In his despair, however, he caught Mrs. Pimpernel’s eye, who was looking bland but disturbed, saying “There is no doubt of that,” and “Education is very necessary,” and “I am sure I am quite of Lord Newmarch’s opinion,” at intervals. She was amiable, but she was not happy with that wise young nobleman at her right hand, and such an appreciative audience as Mrs. Buxton beside him. Edgar glanced across at her, and caught her look of distress. “I do not care anything about education,” he said, firing a friendly gun, as it were, across her bows. “I hate it when I am at dinner.” And then Mrs. Pimpernel gave him a look which said more than words.

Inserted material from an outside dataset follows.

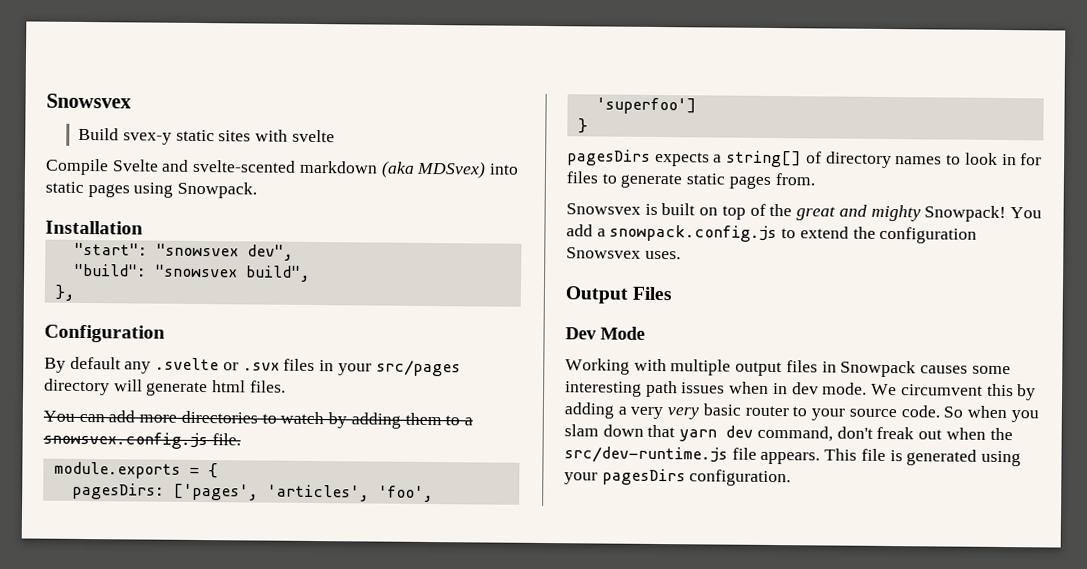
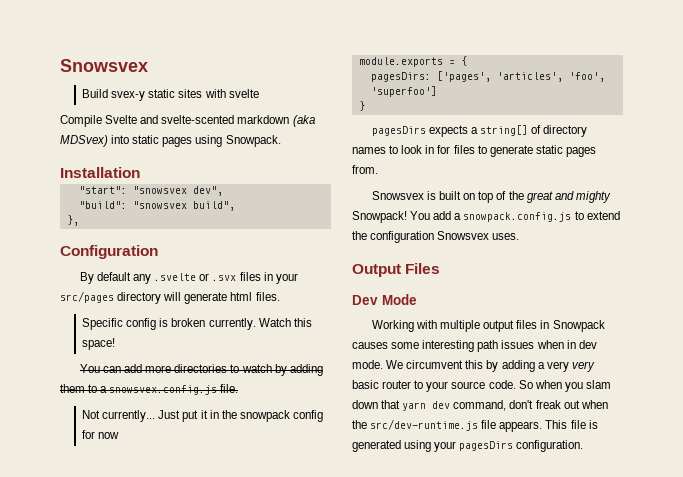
(286, 386) none -> [82,318,312,330] [82,338,116,350] // Specific config is broken currently. Watch this space!
(241, 439) none -> [82,410,323,422] [82,430,120,439] // Not currently... Just put it in the snowpack config for now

“Oh, fie,” she said, leaning across the corner, “you know you should not say that. Do you think we English are behind in light conversation, Mr. Arden? For more important matters I know we can defy anybody,” and she gave Lord Newmarch an eloquent look, which he returned with a little bow; “but I daresay,” said Mrs. Pimpernel, with that cloud of uneasiness on her brow, “we are behind in chitter-chatter and table-talk.”
“I like chitter-chatter,” said Edgar; “and besides, I want to know who the people are. Who is that pretty girl on Mr. Pimpernel’s left hand? You must recollect I know nobody, and am quite a stranger in my own place.”
“Oh, Mr. Arden, that is Miss Molyneaux, Mrs. Molyneaux’s eldest daughter,” said the gracious hostess, indicating the lady on her left hand, who smiled and coloured, and looked at Edgar with friendly eyes. “She is pretty—such a complexion and teeth! Did you notice her teeth, Mr. Arden? They are like pearls. My Alice has nice teeth, but I always say they are nothing to compare to Mary Molyneaux’s. And that’s Mr. Arden, your namesake, beside her. He is considered a very handsome man.”
“Do you approve of personal gossip, Mr. Arden?” said Mrs. Buxton, breaking in; but Edgar was too much interested to be stopped, even by motives of civility.
“Mr. Arden, my namesake! Then that explains it.” He said these last words, not aloud, but within himself, for now he could see that the face which this man’s face recalled to him was that of his own sister, Clare. It gave him the most curious sensation, moving him almost to anger. A stranger whom he knew nothing of, who was nothing to him, to resemble Clare! It looked like profanity, desecration. After all, there was something evidently in the Arden blood—something entirely wanting to himself—a secret influence—which he, the first of the name, did not share.